- [Work item]
Output all entries precisely and leave out the pictures.

====== Extracted records

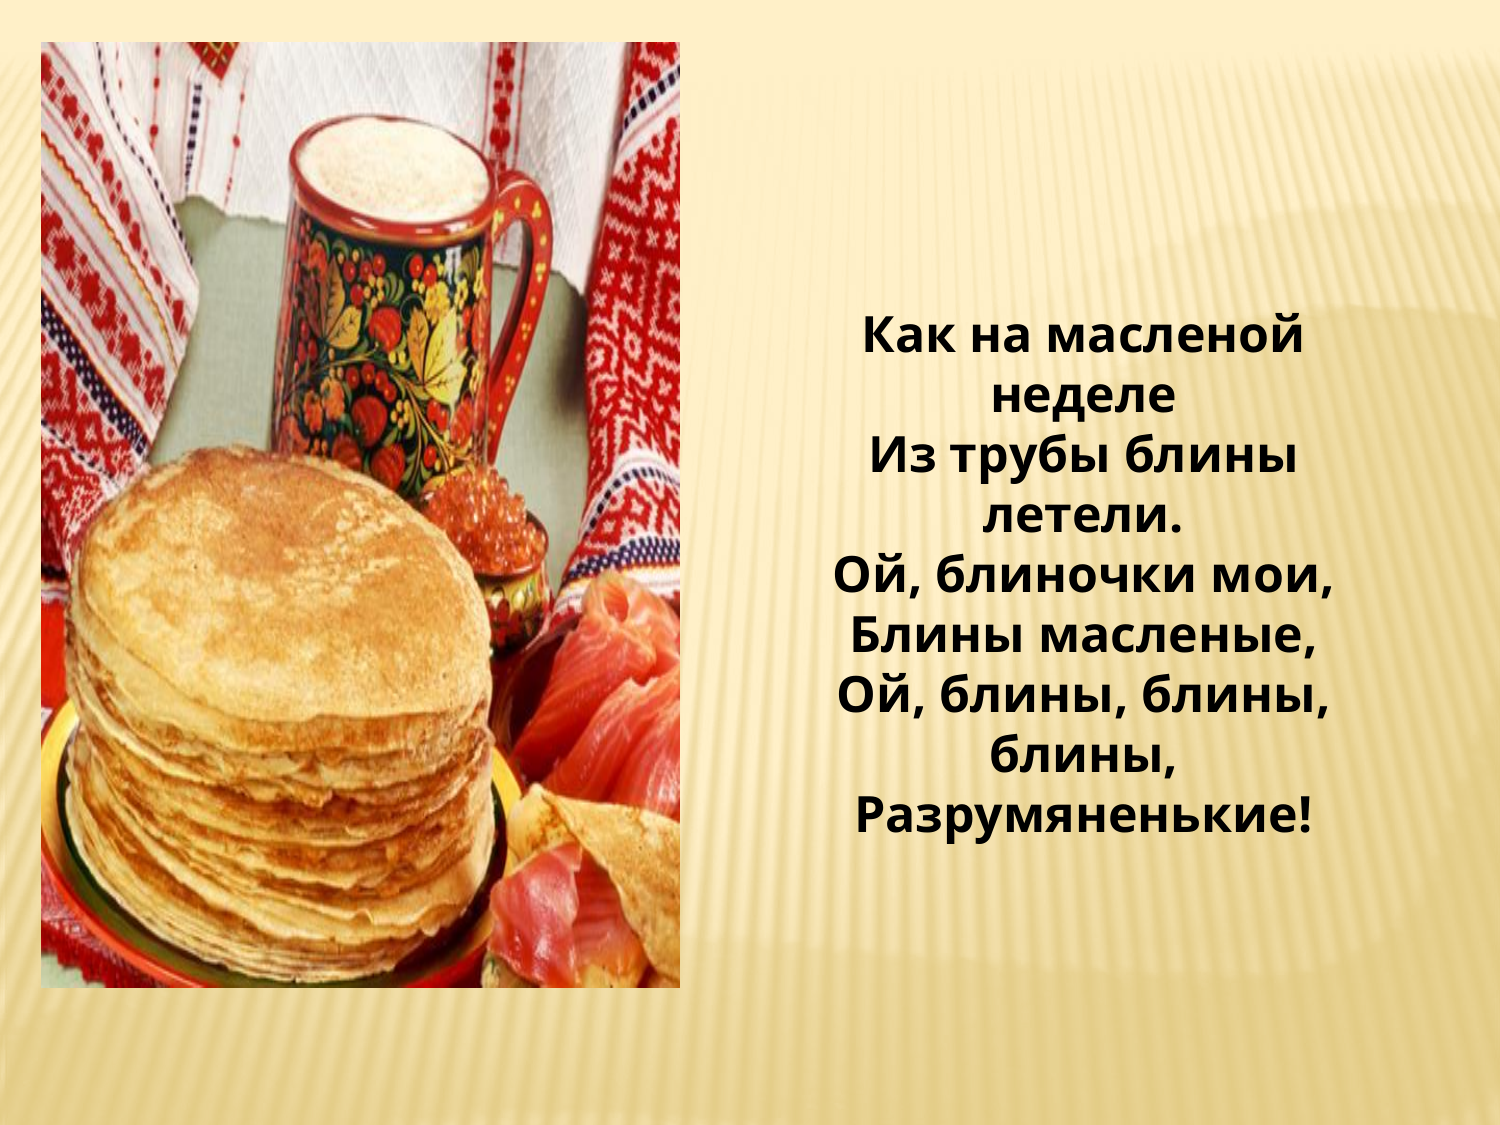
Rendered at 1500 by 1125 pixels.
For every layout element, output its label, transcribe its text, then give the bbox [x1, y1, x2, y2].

text_box Как на масленой неделе Из трубы блины летели. Ой, блиночки мои, Блины масленые, Ой, блины, блины, блины, Разрумяненькие! [752, 295, 1415, 851]
picture [40, 42, 680, 988]
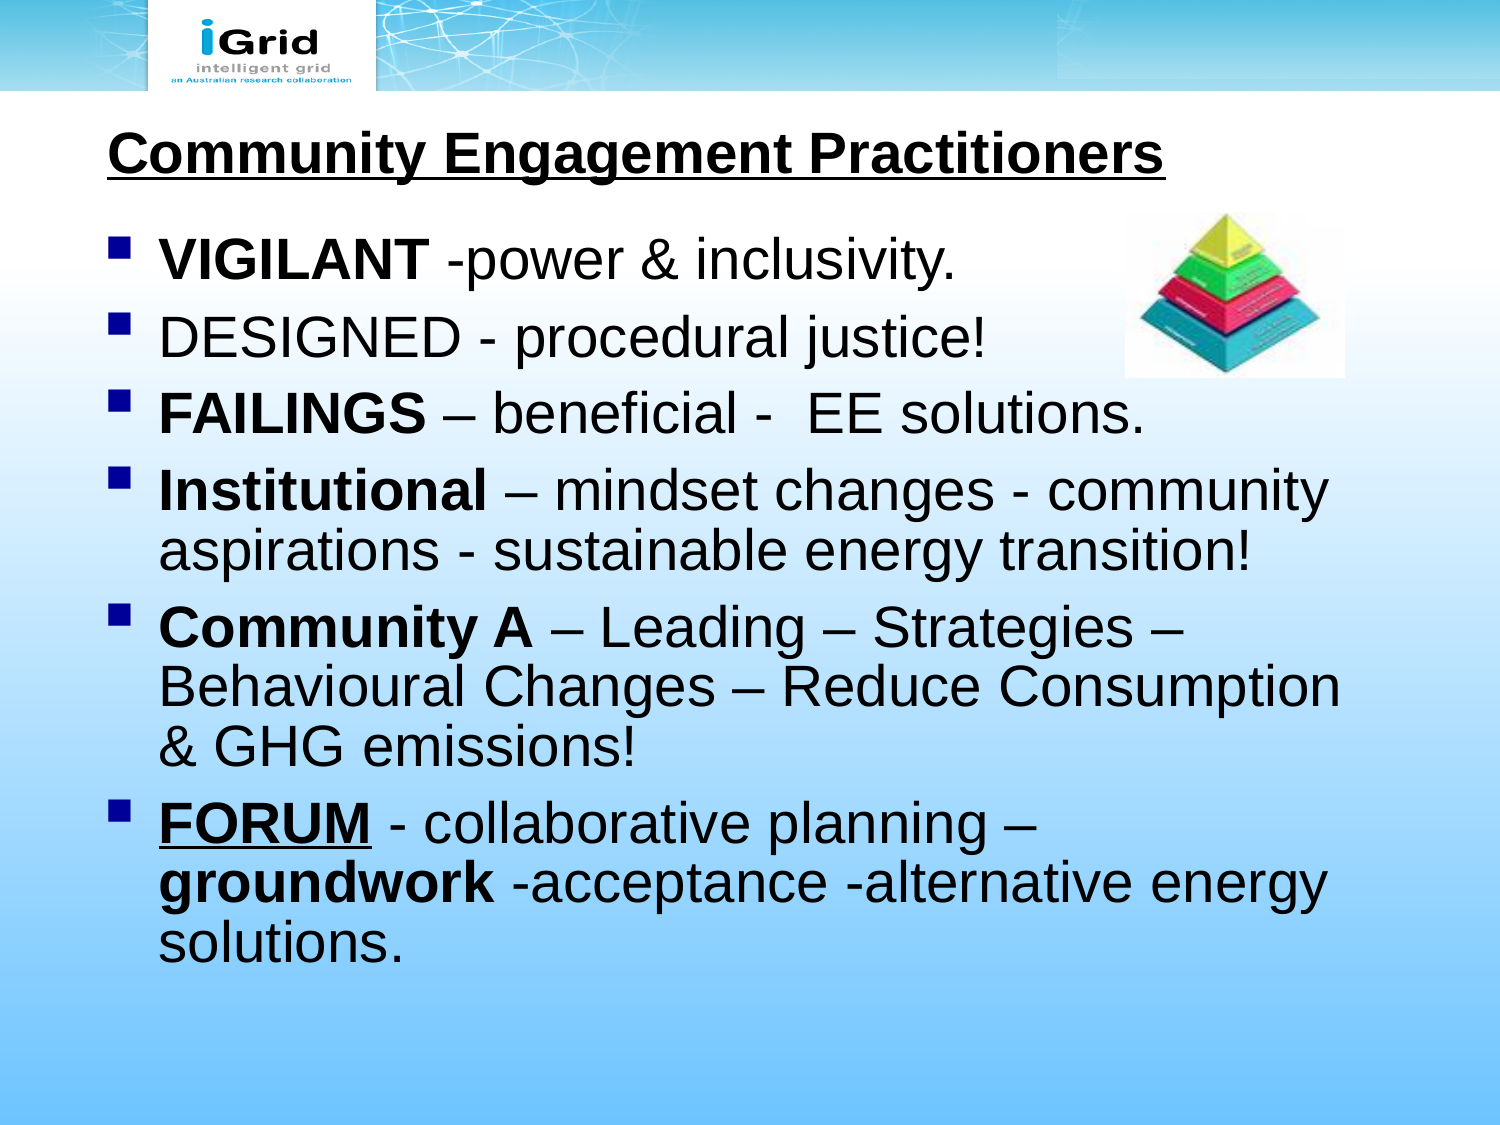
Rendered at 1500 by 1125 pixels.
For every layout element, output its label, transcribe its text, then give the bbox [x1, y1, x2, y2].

picture [1124, 212, 1345, 378]
picture [0, 0, 1500, 91]
list VIGILANT -power & inclusivity. DESIGNED - procedural justice! FAILINGS – beneficial - EE solutions. Institutional – mindset changes - community aspirations - sustainable energy transition! Community A – Leading – Strategies – Behavioural Changes – Reduce Consumption & GHG emissions! FORUM - collaborative planning – groundwork -acceptance -alternative energy solutions. [87, 224, 1388, 1051]
title Community Engagement Practitioners [91, 112, 1385, 188]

============

- [Result for this exercise]
Rendered at 1500 by 1125 pixels.
For every layout element, output its label, transcribe its text, then give the bbox [x1, y1, x2, y2].

text_box Как на масленой неделе Из трубы блины летели. Ой, блиночки мои, Блины масленые, Ой, блины, блины, блины, Разрумяненькие! [752, 295, 1415, 851]
picture [40, 42, 680, 988]
Rendered at 1500 by 1125 pixels.
For every layout element, output its label, transcribe its text, then give the bbox [x1, y1, x2, y2].

picture [1124, 212, 1345, 378]
picture [0, 0, 1500, 91]
list VIGILANT -power & inclusivity. DESIGNED - procedural justice! FAILINGS – beneficial - EE solutions. Institutional – mindset changes - community aspirations - sustainable energy transition! Community A – Leading – Strategies – Behavioural Changes – Reduce Consumption & GHG emissions! FORUM - collaborative planning – groundwork -acceptance -alternative energy solutions. [87, 224, 1388, 1051]
title Community Engagement Practitioners [91, 112, 1385, 188]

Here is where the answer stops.